I think the OP has a misconception about what is going to make the Dark Series hard to ride. 

I highly doubt the fast base will be your biggest problem. The stiffness of the board will likely be what makes it more difficult.

If you find a way to slow down the base, you might even make it worse. Sure, you won’t go screaming down the hill to your death, but a board that doesn’t glide well and is difficult to turn without proper technique sounds even more difficult to me. 

Just learn to ride the thing with normal wax on there and you will be better for it in the long run. If you don’t think you’ll ever want a stiff aggressive board, then you just made a bad purchase.


----------



## BurtonAvenger (Aug 14, 2007)

This is a classic example of Rider>Gear. Learn to fucking ride and you'll be fine.


----------



## Lstarrasl (Mar 26, 2010)

Are you kidding me? You are an "advanced intermediate," you will be fine on that board. With or without wax.


----------



## jimster716 (Feb 11, 2009)

Lstarrasl said:


> Are you kidding me? You are an "advanced intermediate," you will be fine on that board. With or without wax.


Hey so I bought this Porsche. I consider myself an intermediate/advanced driver. I find I prefer driving between lightpoles in parking lots. Is there a way I can make my 911 Carrera slower?

Sorry I couldn't resist...


----------



## chucknorris (Sep 3, 2009)

Wax your board and leave the wax on there. I rode my board with a little wax still on and it was noticeably slow.


----------



## roremc (Oct 25, 2009)

Can't tell if trolling or....


----------



## schmitty34 (Dec 28, 2007)

Nope, seems legit.

He has another post elsewhere where he said he returned a 2010 TRS and got a 2011 Dark Series for cheaper. 

Should have gone with the TRS. Slower base and easier to turn since it isn't as stiff.


----------



## KIRKRIDER (Mar 18, 2008)

Ride easier slopes
tie 6mm cord around the board perpendicular to the direction of ride, around the bindings and under the base. That should slow you down.
But you should really learn how to control that speed in the first place.


----------



## HoboMaster (May 16, 2010)

There's these things that will totally make a snowboard do whatever you want.

They're called skills. Improve them young jedi, and you will find that wax is supposed to make the board go faster, not slower.

-=-=-=-=-

__TASK SET__.
**1)** Using the snowboard thread, say whether each statement agrees with it, answering yes or no and quoting the words that decide it: (a) the first poster thinks the board's stiffness, more than its fast base, will make it hard to ride; (b) schmitty34 says the 2010 TRS has a faster base than the Dark Series; (c) KIRKRIDER suggests tying cord around the board to slow it down.
**2)** Carry the snowboard thread forward from its last reply.
The data after this thread is separate material.

-=-=-=-=-

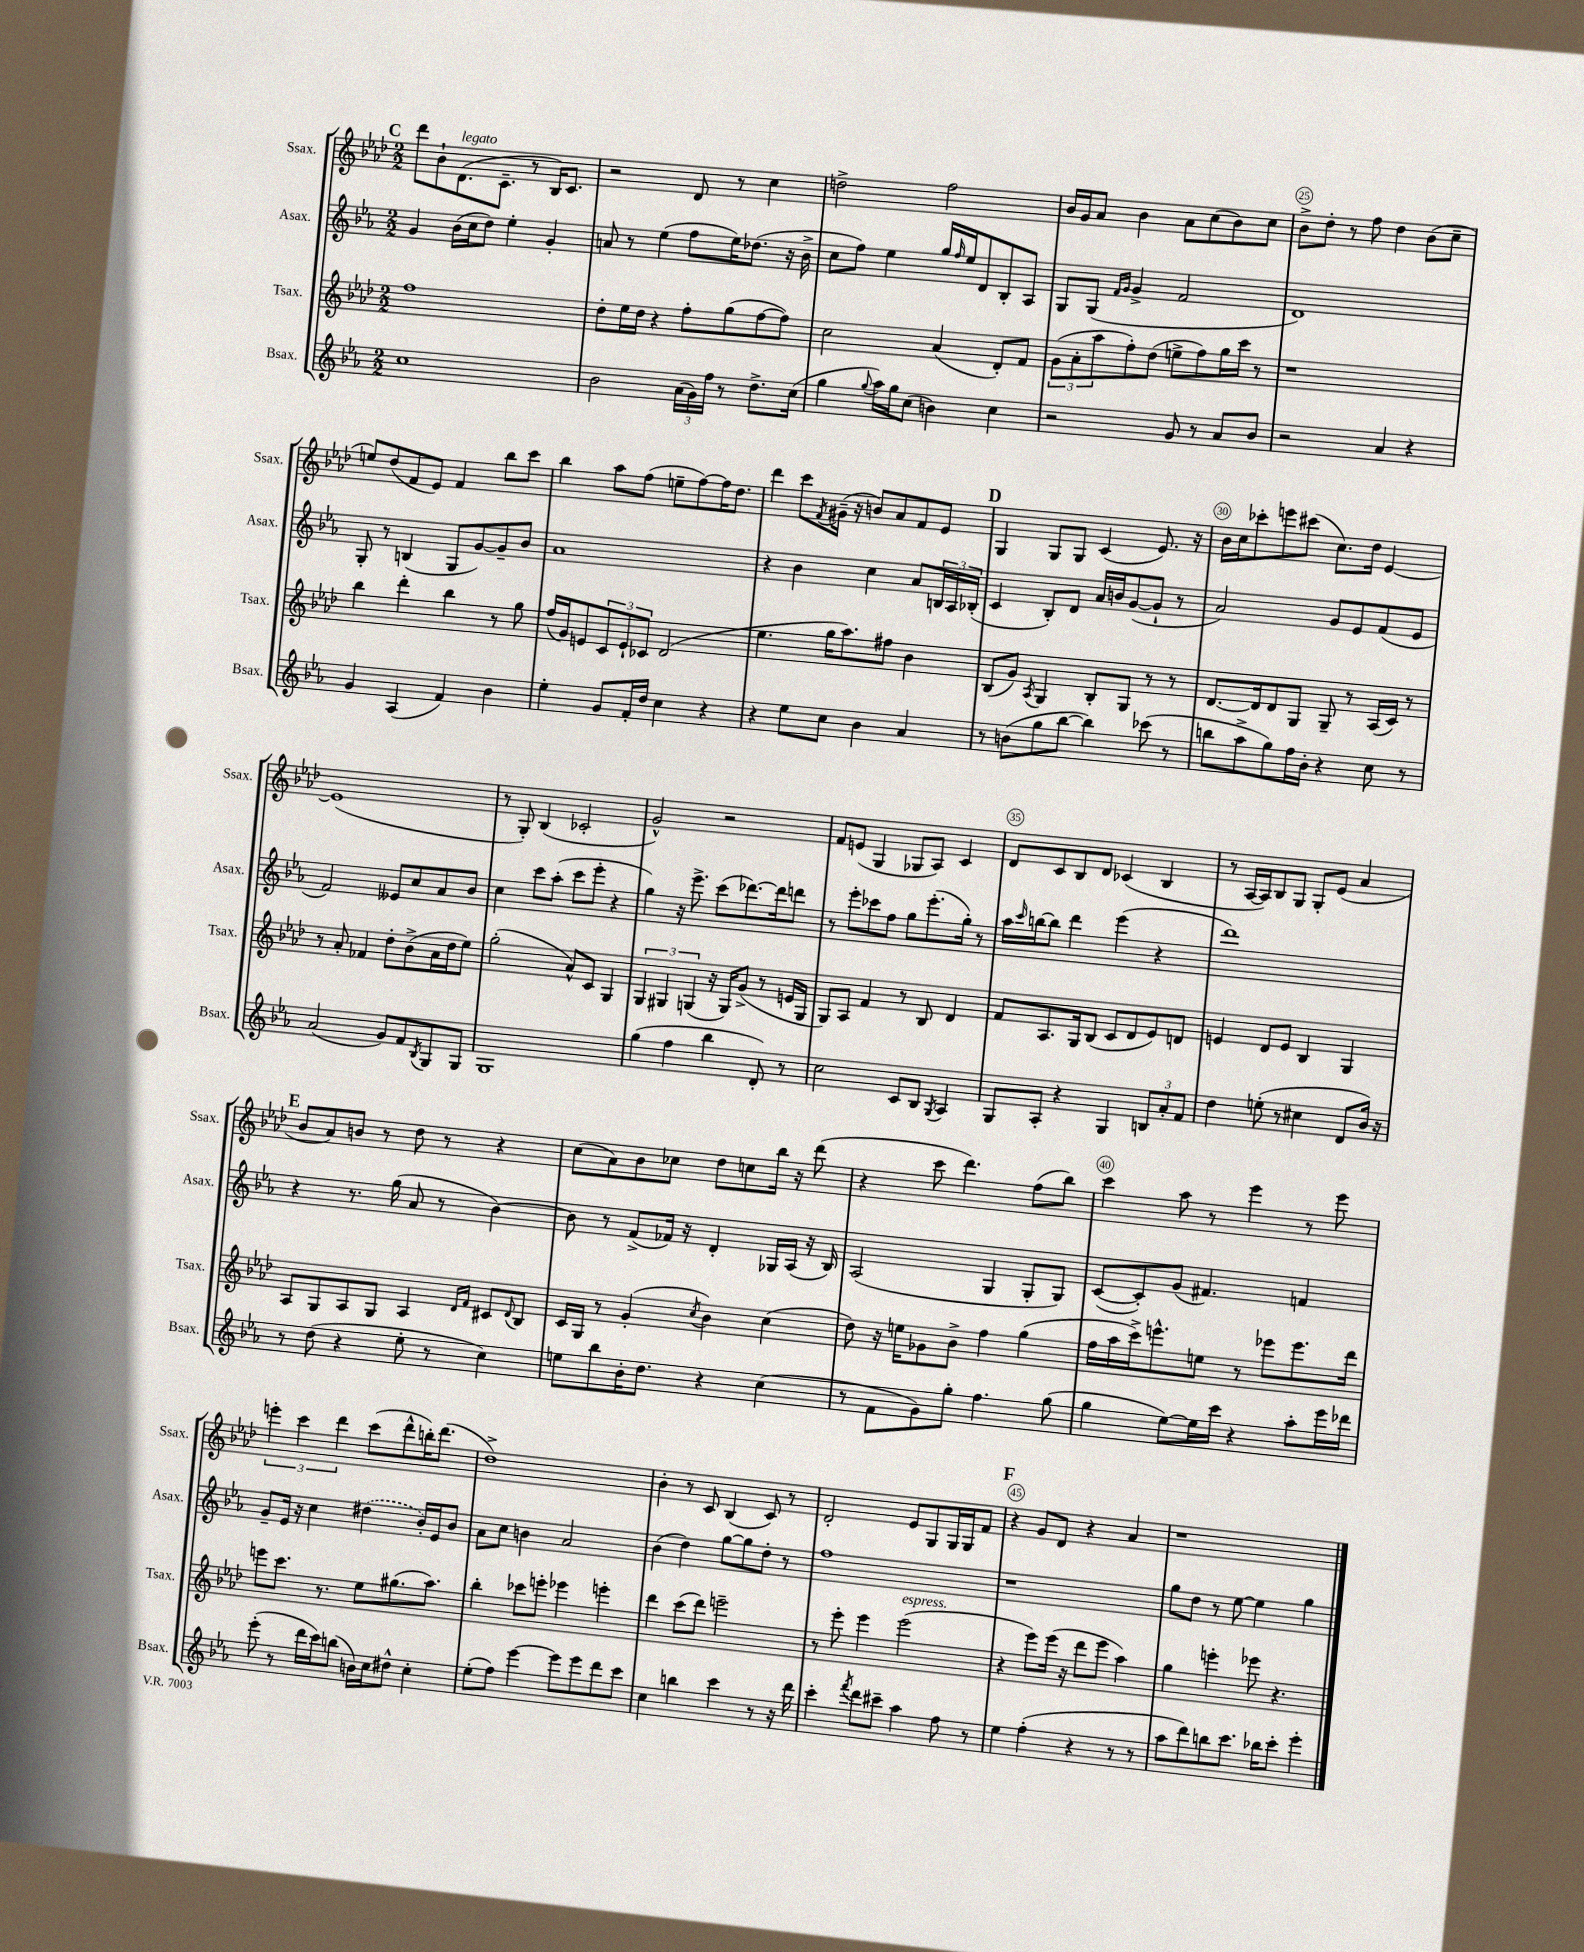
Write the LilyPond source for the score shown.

<<
\new StaffGroup <<
\new Staff = "s0" \with { instrumentName = "Ssax." shortInstrumentName = "Ssax." } {
    \clef treble \key aes \major \numericTimeSignature \time 2/2
    \mark \markup { \bold "C" } des'''8 bes'8-! des'8.^\markup { \italic "legato" }( c'8.-- r8 bes16) c'8. |
    r2 des'8 r8 c''4 |
    d''2-> f''2 |
    bes'16 g'16 aes'8 bes'4 aes'8 c''8( bes'8) c''8 |
    bes'8-> des''8-. r8 f''8 des''4 bes'8( c''8-- |
    e''8) des''8( f'8 ees'8) f'4 bes''8 c'''8 |
    bes''4 aes''8 f''8( e''8-- f''8~) f''16 des''8. |
    des'''4 c'''8 \acciaccatura { f'8 } gis'16--( r16 b'8) aes'8 f'8 ees'8 |
    \mark \markup { \bold "D" } g4 g8 g8 c'4( ees'8.) r16 |
    bes'16 c''16 ces'''8-. e'''8 cis'''8( c''8.) des''16 ees'4~ |
    ees'1( |
    r8 g8-.) bes4( ces'2-. |
    g'2-^) r2 |
    f'8 e'8( g4 ges8 aes8) c'4 |
    des'8 c'8 bes8 des'8 ces'4( bes4 |
    r8 aes16~ aes16) bes8 g8 g8-. ees'8( aes'4 |
    \mark \markup { \bold "E" } bes'8 aes'8) b'8 r8 des''8 r8 r4 |
    c''8( aes'8) bes'8 ces''8 des''8 c''8 bes''16 r16 des'''8( |
    r4 c'''8 des'''4.) f''8( bes''8) |
    c'''4 aes''8 r8 ees'''4 r8 ees'''8 |
    \tuplet 3/2 { e'''4-. c'''4 des'''4 } c'''8( des'''8-^ b''16-.) des'''8.( |
    des''1->) |
    bes'4-. r8 c'8 bes4( c'8) r8 |
    des'2-. ees'8 g8 g16 g16 f'8 |
    \mark \markup { \bold "F" } r4 g'8 des'8 r4 aes'4 |
    r1 \bar "|." |
}
\new Staff = "s1" \with { instrumentName = "Asax." shortInstrumentName = "Asax." } {
    \clef treble \key ees \major \numericTimeSignature \time 2/2
    \mark \markup { \bold "C" } g'4 bes'16( c''16 d''8) ees''4-. g'4-. |
    a'8 r8 ees''4( f''8 ees''16) des''8.( r16 bes'16-> |
    c''8 f''8) ees''4 g''16 \grace { f''16 } ees''16 d'8 bes8-. aes8 |
    g8 g8( \grace { f'16 g'16 } g'4-> f'2 |
    d'1) |
    g8-. r8 b4( g8 g'8~) g'8-- bes'8 |
    aes'1 |
    r4 bes'4 c''4 aes'8 \tuplet 3/2 { b16 aes16 bes16-.( } |
    \mark \markup { \bold "D" } c'4 bes8-.) d'8 aes'16 b'16 g'8~( g'8-! r8 |
    aes'2) g'8 ees'8 f'8( ees'8 |
    f'2) eeses'8 c''8 aes'8 bes'8 |
    c''4 c'''8 aes''8-.( c'''8 ees'''8-. r4 |
    g''4) r16 ees'''8.-> c'''8( des'''8.~) des'''16 d'''8 |
    r8 ees'''8-. ces'''8 f''8 g''8 ees'''8.-.( g''16-.) r8 |
    aes''16 \grace { c'''16 } b''16~ b''8 d'''4 ees'''4( r4 |
    d'''1) |
    \mark \markup { \bold "E" } r4 r8. g''16( aes'8 r8 bes'4~) |
    bes'8 r8 f'8->( fes'16) r16 d'4-. ges16 aes16( r16 bes16) |
    aes2( g4 g8-. g8) |
    c'8~( c'8-.) g'8( fis'4.) f'4 |
    g'8-- ees'16 r16 c''4 \once \slurDashed dis''4( bes'16-.) ees'16 bes'8 |
    aes'8 c''8 b'4 aes'2 |
    bes'4( d''4) g''8~ g''8 d''8-. r8 |
    f''1 |
    \mark \markup { \bold "F" } r1 |
    g''8 d''8 r8 ees''8~ ees''4 g''4 \bar "|." |
}
\new Staff = "s2" \with { instrumentName = "Tsax." shortInstrumentName = "Tsax." } {
    \clef treble \key aes \major \numericTimeSignature \time 2/2
    \mark \markup { \bold "C" } f''1 |
    des''8-. ees''16 des''16 r4 f''8-. g''8( f''8~ f''8) |
    c''2 aes'4( des'8-.) f'8 |
    \tuplet 3/2 { g'8( aes'8-. aes''8 } f''8-.) des''8( e''8-> f''8) g''16 c'''16 r8 |
    r1 |
    bes''4 des'''4-. bes''4 r8 g''8 |
    f''16( g'16) e'8 \tuplet 3/2 { c'8 e'8-! ces'8 } des'2( |
    ees''4. g''16 aes''8.) fis''8 bes'4 |
    \mark \markup { \bold "D" } bes8( g'8) \acciaccatura { aes8 } g4 bes8-. g8 r8 r8 |
    des'8.~ des'16 des'8 g8 g8-- r8 aes16( c'16) r8 |
    r8 aes'8-. fes'4 des''8-. bes'8->( aes'16 des''16 ees''8) |
    g''2-.( aes'8-^) c'8 g4 |
    \tuplet 3/2 { g4 gis4 g4( } r16 g16) g'8->( r8 e'16 g16 |
    g8) aes8 f'4 r8 bes8 des'4 |
    f'8 aes8. g16 bes8( c'8 des'8 ees'8) d'8 |
    e'4 des'8 e'8 bes4 g4 |
    \mark \markup { \bold "E" } aes8 g8 aes8 g8 aes4 \grace { des'16 f'16 } cis'8 \appoggiatura { des'8 } bes8 |
    c'16 g16 r8 g'4-.( \acciaccatura { c''8 } bes'4) c''4( |
    des''8) r16 e''16 ges'8 bes'8-> f''4 g''4( |
    f''16 aes''16 c'''16->) e'''8.-^ e''8 r8 ees'''8 ees'''8. des'''16 |
    e'''8 c'''8. r8. ees''8 gis''8.( aes''8.) |
    bes''4-. ces'''8 e'''8-. ees'''4 e'''4-. |
    des'''4 c'''8( des'''8) e'''2-- |
    r8 ees'''8-. ees'''4 ees'''2^\markup { \italic "espress." }( |
    \mark \markup { \bold "F" } r4 ees'''8) ees'''16( r16 des'''8 ees'''8 aes''4) |
    g''4 e'''4-. ees'''8 r4. \bar "|." |
}
\new Staff = "s3" \with { instrumentName = "Bsax." shortInstrumentName = "Bsax." } {
    \clef treble \key ees \major \numericTimeSignature \time 2/2
    \mark \markup { \bold "C" } c''1 |
    bes'2 \tuplet 3/2 { aes'16( g'16) f''16 } r8 d''8.-> c''16( |
    g''4 \appoggiatura { g''8 } aes''16) g''16 c''8( b'4) c''4 |
    r2 g'8 r8 aes'8 bes'8 |
    r2 aes'4 r4 |
    g'4 aes4( f'4) bes'4 |
    ees''4-. g'8 f'16-. d''16 c''4 r4 |
    r4 ees''8 c''8 bes'4 aes'4 |
    \mark \markup { \bold "D" } r8 b'8( g''8 bes''8~ bes''4) ces'''8( r8 |
    b''8 aes''8-> g''8) f''16 bes'16-. r4 c''8 r8 |
    aes'2( g'8) f'8 \acciaccatura { bes8 } g8 g8 |
    g1 |
    g''4( f''4 bes''4 d'8-.) r8 |
    c''2 c'8 bes8 \acciaccatura { g8 } aes4 |
    g8 aes8-. r4 g4 \tuplet 3/2 { b8 aes'8-. f'8 } |
    d''4 e''8-.( r8 cis''4 d'8 bes'16) r16 |
    \mark \markup { \bold "E" } r8 d''8( r4 ees''8-. r8 c''4) |
    e''8 bes''8 bes'16-. d''8. r4 c''4( |
    r8 f'8 g'8) g''8-. f''4. g''8( |
    g''4 ees''8~) ees''16 c'''16 r4 aes''8-. ees'''16 des'''16 |
    ees'''8-.( r8 d'''16 c'''16) b''8( b'16) c''16 dis''8-^ c''4-. |
    ees''8-.( f''8) ees'''4~ ees'''8 ees'''8 d'''8 c'''8 |
    c''4 b''4 c'''4 r8 r16 d'''16 |
    c'''4-. \acciaccatura { f'''8 } d'''8 cis'''8-- aes''4 f''8 r8 |
    \mark \markup { \bold "F" } ees''4 f''4-.( r4 r8 r8 |
    aes''8 d'''8) b''8 c'''8. bes''16 c'''8-. ees'''4-. \bar "|." |
}
>>
>>
\layout { \context { \Score currentBarNumber = #21 \override BarNumber.break-visibility = ##(#f #t #t) barNumberVisibility = #(every-nth-bar-number-visible 5) \override BarNumber.stencil = #(make-stencil-circler 0.1 0.3 ly:text-interface::print) } }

-=-=-=-=-

__EXPECTED RESULTS__.
**1)**
(a) Yes: "The stiffness of the board will likely be what makes it more difficult."
(b) No: "Slower base and easier to turn since it isn't as stiff."
(c) Yes: "tie 6mm cord around the board perpendicular to the direction of ride, around the bindings and under the base. That should slow you down."

**2)**
----------



## Old School (Jan 26, 2011)

A couple ideas for making that board slow down... might require a few modifications though.


----------



## Kwanzaa (Sep 4, 2011)

Old School said:


> A couple ideas for making that board slow down... might require a few modifications though.


That stance is how i ride. I break with my hands. i just don't use the hand bar.


----------



## pmoa (Jan 16, 2010)

Cross Country Snowboarding - YouTube


----------



## BsMcluvinBeach (Sep 16, 2011)

Dont do it to her man! Somebody call the police on this kid!


----------



## GreatScott (Jan 5, 2011)

jimster716 said:


> Hey so I bought this Porsche. I consider myself an intermediate/advanced driver. I find I prefer driving between lightpoles in parking lots. Is there a way I can make my 911 Carrera slower?
> 
> Sorry I couldn't resist...


Either let the air out of all the tires or drive with the emergency brake on. That's how my ex girlfriend learned to drive her step dads classic Porsche. True story (minus the tires, lol).


----------



## LuckyRVA (Jan 18, 2011)

Anyone else reminded of the scene in Christmas Vacation where Clark waxes his sled and it takes off like a rocket?


----------



## schmitty34 (Dec 28, 2007)

LuckyRVA said:


> Anyone else reminded of the scene in Christmas Vacation where Clark waxes his sled and it takes off like a rocket?


One of the greatest movies of all time....

"Later Dudes"


----------



## Kahanquest (Aug 24, 2011)

pmoa said:


> Cross Country Snowboarding - YouTube


Seriously? Check out page one. 


But yeah. In a theatre full of people, this worked well.


----------



## Nolefan2011 (Mar 12, 2011)

Can't tell if he is serious.

If he is serious, dude, you bought the wrong board. If you want response at slower speeds, you shouldn't have bought a stiff board, no matter how cheap the thing was.

It'd be like buying a Porche because it was 40% off to tow a trailer. Sale price is irrelevant.

I get what he is asking, but he should gave bought something like an Evo, that would be very responsive even at slower speeds. That deck is not going to be responsive at slow speeds because of it's stiffness.


----------



## sidewall (Nov 6, 2009)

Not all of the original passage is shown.